Effective behavior of multiple linear systems

TL;DR

This paper establishes optimal effective bounds for classical theorems on complex algebraic surfaces, improving understanding of linear systems' behavior and providing effective versions of key theorems like Matsusaka's.

Contribution

It provides the first optimal effective bounds for several foundational theorems on complex algebraic surfaces, including an effective Matsusaka's big theorem.

Findings

Derived optimal bounds for Riemann-Roch and vanishing theorems.

Established effective criteria for base-point freeness and k-very ampleness.
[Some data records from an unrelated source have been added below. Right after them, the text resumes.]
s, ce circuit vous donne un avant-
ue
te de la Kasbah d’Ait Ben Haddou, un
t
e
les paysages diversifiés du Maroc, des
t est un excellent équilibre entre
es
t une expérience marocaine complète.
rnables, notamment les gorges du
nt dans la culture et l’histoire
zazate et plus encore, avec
Provided examples demonstrating the bounds are sharp.

Abstract

We give optimal effective bounds for some well-known theorems on complex algebraic surfaces, which are respectively due to Serre, Zariski (1962), Castelnuovo (1897), Artin (1962, 1966), Benveniste (1984), Cutkosky and Srinivas (1993). These theorems are about Riemann-Roch problem (on the behavior of the function dim |nD| of n), vanishing theorems, base-point freeness and k-very ampleness of the linear systems |nD| and |nA+L|, where D is effective, A is nef and big and L is arbitrary. As a consequence, we obtain an effective version of Matsusaka's big theorem, and we give also examples to show that our bound is the best possible one.